A run of records
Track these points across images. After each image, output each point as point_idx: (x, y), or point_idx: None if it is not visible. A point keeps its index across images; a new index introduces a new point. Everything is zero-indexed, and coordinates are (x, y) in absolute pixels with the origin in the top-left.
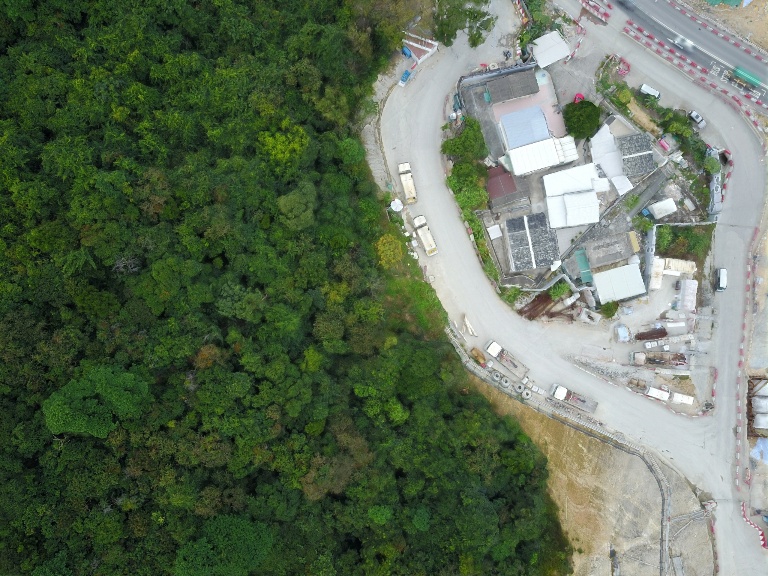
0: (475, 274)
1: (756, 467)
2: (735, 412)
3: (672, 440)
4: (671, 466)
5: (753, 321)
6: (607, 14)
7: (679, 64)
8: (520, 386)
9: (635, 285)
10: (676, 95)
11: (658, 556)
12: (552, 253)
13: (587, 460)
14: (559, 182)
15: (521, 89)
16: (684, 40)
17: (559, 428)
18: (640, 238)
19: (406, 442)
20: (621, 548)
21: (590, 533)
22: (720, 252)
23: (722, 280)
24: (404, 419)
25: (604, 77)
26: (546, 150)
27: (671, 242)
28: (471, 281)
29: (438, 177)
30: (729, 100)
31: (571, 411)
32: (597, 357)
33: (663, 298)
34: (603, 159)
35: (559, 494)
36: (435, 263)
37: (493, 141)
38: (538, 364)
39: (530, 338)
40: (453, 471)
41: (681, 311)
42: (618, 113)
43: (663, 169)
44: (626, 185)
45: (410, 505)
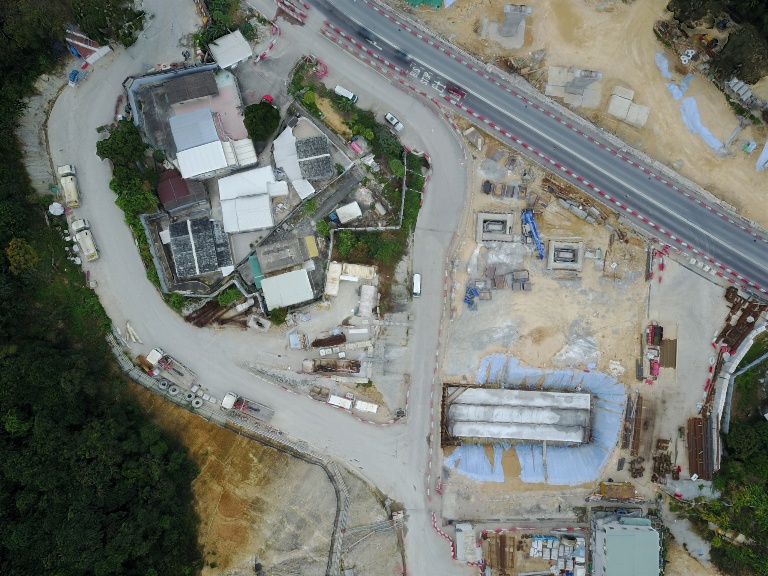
0: (140, 280)
1: (449, 476)
2: (429, 420)
3: (361, 449)
4: (360, 476)
5: (449, 327)
6: (302, 14)
7: (376, 65)
8: (190, 395)
9: (302, 291)
10: (375, 97)
11: (324, 569)
12: (223, 258)
13: (255, 470)
14: (233, 185)
15: (197, 90)
16: (383, 41)
17: (230, 438)
18: (324, 243)
19: (25, 454)
20: (270, 561)
21: (233, 546)
22: (419, 257)
23: (415, 285)
24: (25, 430)
25: (297, 78)
26: (214, 152)
27: (351, 247)
28: (136, 287)
29: (106, 180)
30: (429, 102)
31: (248, 420)
32: (272, 365)
33: (346, 304)
34: (285, 162)
35: (207, 506)
36: (99, 268)
37: (174, 143)
38: (212, 372)
39: (201, 345)
40: (68, 484)
41: (364, 317)
42: (309, 115)
43: (355, 172)
44: (307, 188)
45: (20, 519)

Problem description> How many lines of the entries above contain the word "points"? Reply with the number only.

Written reply> 1